Investigators did compare the results of the subjects at six weeks to the 12 month follow-up, and they saw no statistically significant change over time.1
However, the lack of change could be of concern because it's typical for patients who take a neurocognitive test repeatedly to get better due to the practice effect, Spudich says.
"If you do a test once, and they come back in six weeks, they'll do better because they have done it before, and then six months later they'll do even better," she says. "You would expect the mean performance to have improved, and, in fact, it didn't."
So this cohort did not get better over time as would have been expected.
"We specifically found when we looked for signs of inflammation in the nervous system -- through spinal taps on these patients -- that the more inflammation the patients had, the worse they did on the neurocognitive testing," Spudich says.
"This suggests that the impaired testing performance was related to the level of inflammation in the nervous system," she adds. "We know inflammation is caused by HIV infection in the nervous system, and it's a major feature of HIV infection."
So these results add to the evidence that HIV infection can cause significant damage to patients' health from early on.
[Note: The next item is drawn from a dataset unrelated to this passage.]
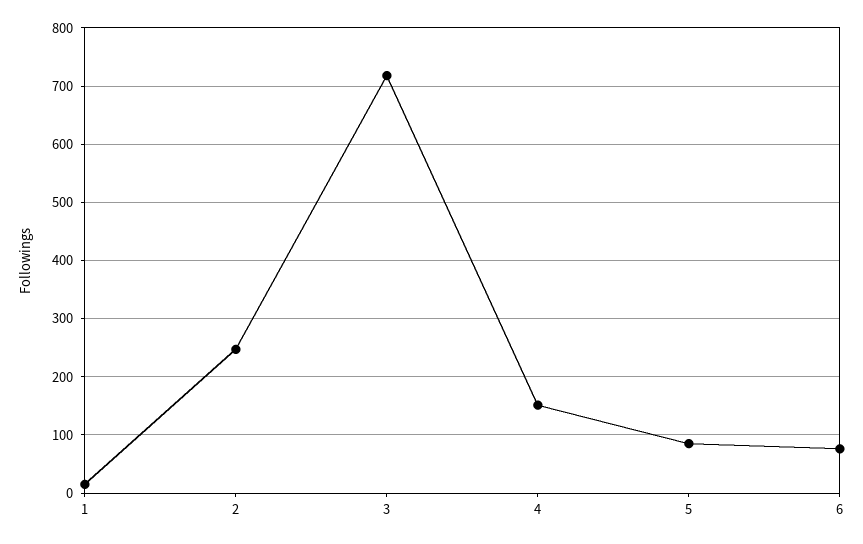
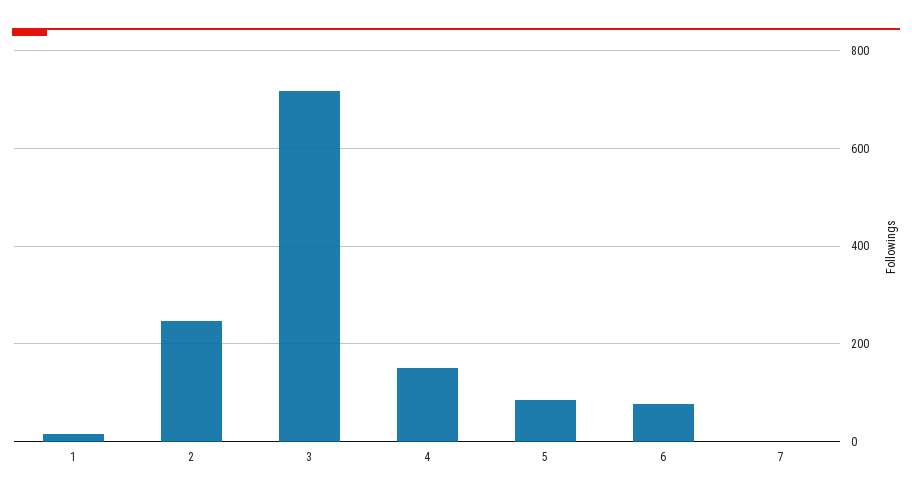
7: none -> 0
"Data like these, as well as data showing that patients with HIV who are untreated have higher risks of cardiovascular diseases are pushing doctors to earlier treatment," Spudich says.
But does ART prevent damage?
Such a policy remains controversial because researchers haven't proven definitively that if you treat people early they're protected from this damage, she adds.
Havlir is among the HIV clinicians who are convinced of the benefits of early treatment.
"My support for early treatment reflects the new insights in HIV disease that have emerged over the last few years," Havlir says. "We now know that HIV replication, from the very onset of acute infection, produces detrimental effects on the liver, kidneys, cardiovascular system, and the brain, probably mediated through immune inflammation."
Early treatment makes sense from several standpoints with the first being the fact that ART can shut down HIV replication and immune inflammation, delaying or preventing complications, she adds.
Also, the new generation of ARTs provides options that are tolerable and compact and that are less damaging than ongoing HIV replication, Havlir says.
"Third, we have the diagnostic tools to identify HIV drug resistance early and adjust therapy accordingly," she says.
The San Francisco Department of Public Health will be watching data involving infection rates, community viral load, and engagement and retention in care as the new initiative regarding early treatment is rolled out.
"We are recommending early therapy for the benefit of the HIV-infected individual," Havlir notes. "A secondary benefit of early therapy could be a reduction in new HIV infection rates, and recent data from HIV discordant couples would support this prediction."
Reference
- Peterson J, Lee E, Hecht FM, et al. Neurocognitive performance during primary HIV-1 infection. Poster presented at the 17th Conference on Retroviruses and Opportunistic Infections (CROI), held Feb. 16-19, 2010, in San Francisco, CA. Poster: 424.
- Ellis RJ, Rosario D, Clifford DB, et al. Continued high prevalence and adverse clinical impact of human immunodeficiency virus-associated sensory neuropathy in the era of combination antiretroviral therapy: the CHARTER Study. Arch Neurol. 2010;67(5):552-558.